Abstract
Negli ultimi anni i temi del decentramento organizzativo (downsizing delle amministrazioni pubbliche) e dell’esternalizzazione di funzioni e servizi ad altre organizzazioni pubbliche o private e non profit (contracting in e contracting out), largamente diffusi dalle riforme di New Public Management (NPM) degli anni Ottanta, hanno assunto un’importanza crescente. Dietro a tali scelte vi sono ragioni di diversa natura. Spesso l’affidamento della gestione di determinate funzioni/servizi pubblici a unità organizzative autonome e/o esterne nasce da valutazioni di convenienza economica o fiscale, o dalla necessità di conseguire più elevati livelli di efficienza e qualità.

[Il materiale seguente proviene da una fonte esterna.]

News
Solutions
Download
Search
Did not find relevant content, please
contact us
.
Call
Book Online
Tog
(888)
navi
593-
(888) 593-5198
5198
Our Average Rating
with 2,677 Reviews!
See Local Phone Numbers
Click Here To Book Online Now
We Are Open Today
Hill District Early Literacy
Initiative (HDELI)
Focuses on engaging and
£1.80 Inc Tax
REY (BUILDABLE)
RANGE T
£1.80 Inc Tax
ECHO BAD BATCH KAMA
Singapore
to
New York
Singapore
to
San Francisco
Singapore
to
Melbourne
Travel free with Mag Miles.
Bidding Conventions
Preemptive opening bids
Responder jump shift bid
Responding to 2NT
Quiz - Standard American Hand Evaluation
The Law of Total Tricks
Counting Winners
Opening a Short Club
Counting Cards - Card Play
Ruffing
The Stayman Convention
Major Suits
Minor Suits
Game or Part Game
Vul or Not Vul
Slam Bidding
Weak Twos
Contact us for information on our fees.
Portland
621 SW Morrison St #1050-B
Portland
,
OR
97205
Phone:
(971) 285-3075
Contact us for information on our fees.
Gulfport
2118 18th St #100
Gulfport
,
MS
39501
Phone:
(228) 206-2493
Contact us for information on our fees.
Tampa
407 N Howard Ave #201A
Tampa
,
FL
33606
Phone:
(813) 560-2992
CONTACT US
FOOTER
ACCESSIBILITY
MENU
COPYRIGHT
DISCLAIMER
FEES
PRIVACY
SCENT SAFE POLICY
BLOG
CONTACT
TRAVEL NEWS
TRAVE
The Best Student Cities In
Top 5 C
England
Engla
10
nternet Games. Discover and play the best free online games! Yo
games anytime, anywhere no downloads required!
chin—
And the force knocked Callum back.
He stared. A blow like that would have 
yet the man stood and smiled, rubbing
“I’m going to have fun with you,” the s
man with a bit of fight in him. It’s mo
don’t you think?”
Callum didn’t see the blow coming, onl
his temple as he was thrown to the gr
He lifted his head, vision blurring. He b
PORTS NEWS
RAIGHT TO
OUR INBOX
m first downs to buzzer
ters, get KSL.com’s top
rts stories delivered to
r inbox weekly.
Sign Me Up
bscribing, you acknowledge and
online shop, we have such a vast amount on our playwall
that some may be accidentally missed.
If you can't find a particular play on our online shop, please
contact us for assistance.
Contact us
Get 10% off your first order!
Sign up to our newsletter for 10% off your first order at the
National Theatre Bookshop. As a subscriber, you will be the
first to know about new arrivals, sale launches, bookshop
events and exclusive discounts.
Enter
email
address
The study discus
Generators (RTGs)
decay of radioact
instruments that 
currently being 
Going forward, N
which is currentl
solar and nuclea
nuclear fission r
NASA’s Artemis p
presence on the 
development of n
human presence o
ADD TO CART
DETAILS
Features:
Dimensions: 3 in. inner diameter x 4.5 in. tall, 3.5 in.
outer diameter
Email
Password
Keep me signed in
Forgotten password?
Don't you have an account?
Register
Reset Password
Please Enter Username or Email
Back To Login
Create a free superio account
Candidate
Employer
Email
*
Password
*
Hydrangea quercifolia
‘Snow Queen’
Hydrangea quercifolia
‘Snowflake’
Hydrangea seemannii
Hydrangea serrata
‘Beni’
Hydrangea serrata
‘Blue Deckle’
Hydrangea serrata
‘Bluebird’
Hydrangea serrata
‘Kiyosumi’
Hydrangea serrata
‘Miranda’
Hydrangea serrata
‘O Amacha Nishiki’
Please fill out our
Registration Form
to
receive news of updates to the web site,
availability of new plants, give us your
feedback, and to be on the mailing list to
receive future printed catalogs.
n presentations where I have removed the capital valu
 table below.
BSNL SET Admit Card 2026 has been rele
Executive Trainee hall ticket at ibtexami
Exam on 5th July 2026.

L’assunto di partenza è che organismi più snelli siano più adatti delle organizzazioni burocratiche pubbliche a promuovere la semplificazione dei processi e la flessibilità gestionale e più aperti alle logiche gestionali tipiche dell’economia privata. In altri casi, le scelte di esternalizzazione sono dettate da logiche di potere, come è successo negli anni Ottanta nel Regno Unito sotto il governo Thatcher.
In Alto Adige, negli ultimi anni la governance degli enti finanziati dalla Provincia Autonoma ha acquisito una rilevanza crescente in collegamento con le spinte per la razionalizzazione della spesa pubblica. Alcune buone pratiche europee di gestione decentralizzata, sinteticamente descritte in questo capitolo, possono fornire ai decisori pubblici altoatesini indicazioni utili per il miglioramento della governance degli enti del sistema di finanza pubblica allargata. Le esperienze considerate, infatti, hanno introdotto e attuato con un certo successo forme di gestione decentralizzata basate su logiche di orientamento alla performance.